§ **Text block**:

This bread has quickly become my favorite sourdough bread, and one of my favorite breads for sandwiches. It makes for a hearty sandwich loaf that’s substantial enough to stand up to toasting for a BLT, but still tender enough for slathering up with butter and eating as-is, or with jelly and peanut butter.

Spelt Sourdough Sandwich Bread

The dough is pretty slack, and needs a loaf pan for support to keep from spreading out. If you have an active sourdough starter you can make it in one day – no overnight sponge or levain is necessary. From start to finish it generally takes 4 to 6 hours to a finished loaf, depending on the strength of your sourdough culture and the temperature of your kitchen or proofing area. The actual hands-on time is more like 15 minutes, and that even allows the time to grind your own flour like I do.

kneading the dough

The sweet taste of spelt meets the tangy goodness of sourdough in this recipe. I use a spelt sourdough culture, but you could also use whole wheat or white flour cultures. You can also convert your culture to spelt in a few days time, if you like. That’s how I got mine going initialy, and you can click here for the details on how to do it.

§ **Data below**:
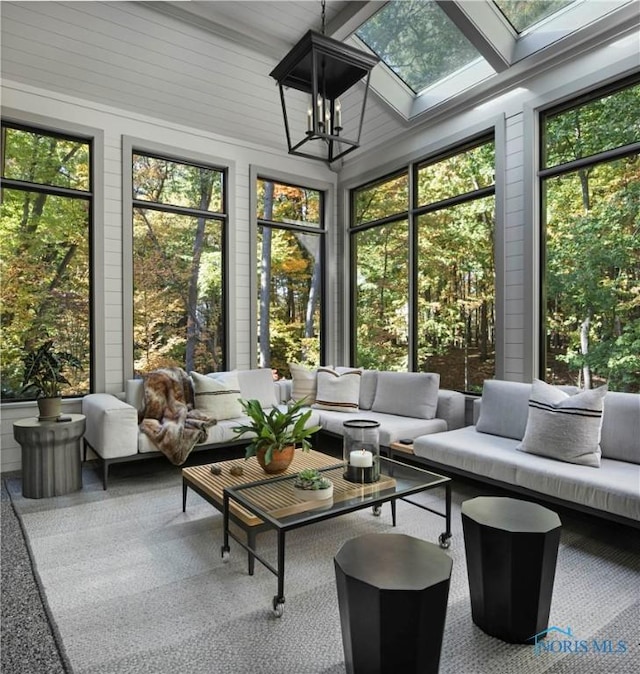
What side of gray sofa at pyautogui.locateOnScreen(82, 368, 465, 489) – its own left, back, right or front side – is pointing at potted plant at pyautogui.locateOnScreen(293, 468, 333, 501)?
front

§ **Your task**: Copy out the whole passage about spelt sourdough sandwich bread, word for word.

§ **Result of the task**:
This bread has quickly become my favorite sourdough bread, and one of my favorite breads for sandwiches. It makes for a hearty sandwich loaf that’s substantial enough to stand up to toasting for a BLT, but still tender enough for slathering up with butter and eating as-is, or with jelly and peanut butter.

Spelt Sourdough Sandwich Bread

The dough is pretty slack, and needs a loaf pan for support to keep from spreading out. If you have an active sourdough starter you can make it in one day – no overnight sponge or levain is necessary. From start to finish it generally takes 4 to 6 hours to a finished loaf, depending on the strength of your sourdough culture and the temperature of your kitchen or proofing area. The actual hands-on time is more like 15 minutes, and that even allows the time to grind your own flour like I do.

kneading the dough

The sweet taste of spelt meets the tangy goodness of sourdough in this recipe. I use a spelt sourdough culture, but you could also use whole wheat or white flour cultures. You can also convert your culture to spelt in a few days time, if you like. That’s how I got mine going initialy, and you can click here for the details on how to do it.